One of the reasons Burchfield is so grateful for her education is that she missed her first opportunity to go to college.

“It was scary to come to college for the first time. Now, it seems unreal to me that I could ever have been that skittish and afraid,” Burchfield said. “My mother was very overprotective, and she got involved in a group that didn’t believe women should work outside the home or be educated. I graduated as valedictorian of my high school when I was 17, but I was not allowed to accept any of the scholarships I received.”

When she was 18, Burchfield left her parents’ home and moved in with her grandmother in Malvern. She worked for a few years before giving college another shot.

“I didn’t start college until I was 20, and I was very fortunate to be offered a scholarship with the Donaghey Scholars Program. I was their first nontraditional student,” Burchfield said. “I thought that I had missed my opportunity to get scholarships because I was not a traditional freshmen, so it was a huge blessing to get that scholarship. Without my scholarship, I may have gotten a degree, but it wouldn’t have been the rich, full-time experience that broadened my horizons and made such a difference in my life.”

Being in the Donaghey Scholars Program fostered a love of learning in Burchfield that she carried throughout her education and career.

“The Donaghey Scholars Program had a core curriculum cohort, so that made for a supportive environment and a good group of friends that still exist today from that program,” Burchfield said. “Between our freshmen and sophomore year, we had the opportunity to study abroad. I spent six weeks in France, and that was one of the best experiences of my life. It’s one of the things I would never have been able to afford without the Donaghey Scholars Program. The program set me up for success and let me know that I could navigate the world of higher education, and that I loved being in an academic environment and loved learning.”

After graduating with a bachelor’s degree in English in 1989, Burchfield began working as a circulation assistant at the University of Arkansas for Medical Sciences (UAMS) library and then Bowen’s law library in 1990.

“Within a few weeks, I realized that I wanted to be a law librarian,” she said. “It took a few years to make that happen, since there was no master’s degree program for librarians in Arkansas. I had the opportunity to participate in a distance program that offered a master’s degree program. Lynn Foster, who was director of the library at the time, let me work and earn comp time so I could do the six weeks of school required in the summer. The plan was to get my master’s degree and go straight into law school, but I got so exhausted that I took a few years off after receiving my MLS in 1996.”

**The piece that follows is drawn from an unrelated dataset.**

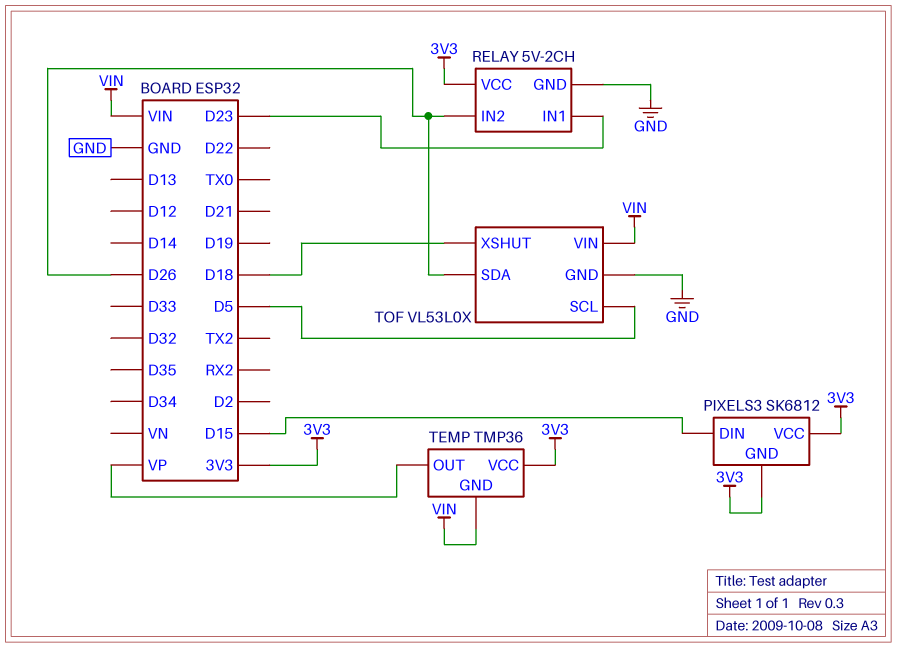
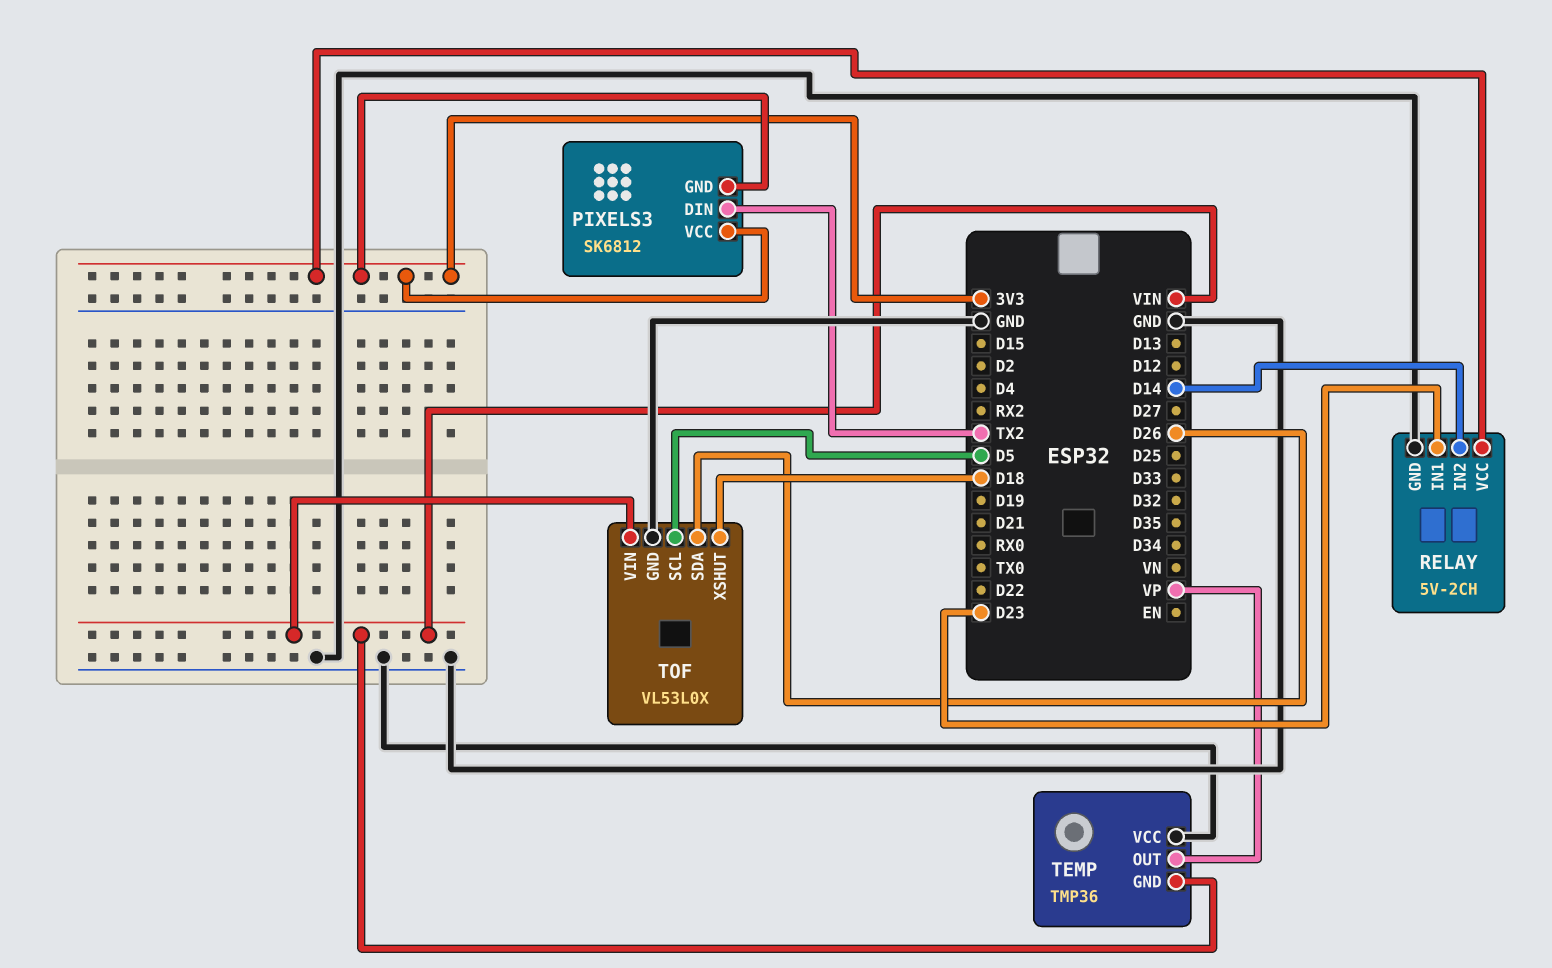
PIXELS3 pin DIN: D15 -> TX2
RELAY pin IN2: D26 -> D14
TEMP pin VCC: 3V3 -> GND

By 2000, Burchfield was working as a professional law librarian in Bowen’s library and decided to pursue her law degree. She entered Bowen’s part-time law program and graduated in 2005.

“Bowen having a part-time program made all the difference,” she said. “I was a single mom, and I had a mortgage and other bills. I would not have stopped working and taken out loans to go to law school full-time. It opened up the opportunity for me that otherwise would not have been there.”

While she was in law school, Burchfield also found a second chance at love and married her husband, Mike, in 2005.

“I had been single since 1996, but my last semester of law school I found love and put off taking my bar exam and got married instead,” Burchfield said. “I was trying to fix him up with one of my friends. I started hosting all these activities so we could do things as a group, but it turned out he wasn’t interested in my friend.”

Burchfield’s daughter, Christina, followed in her mother’s footsteps and became a Trojan. She graduated from UA Little Rock with bachelor’s degrees in biology and English in 2017.

Burchfield earned her ultimate career goal in 2015 when she became director of the law library and an associate professor at Bowen.

“One of the reasons I decided to go to law school is I decided I wanted to be a director, and I wanted to teach legal research. That was one of my motivations for going. It was like a dream of mine coming true,” she said. “I know there are other first-generation students and working single parents who need an institution like UA Little Rock to make a difference in their lives.”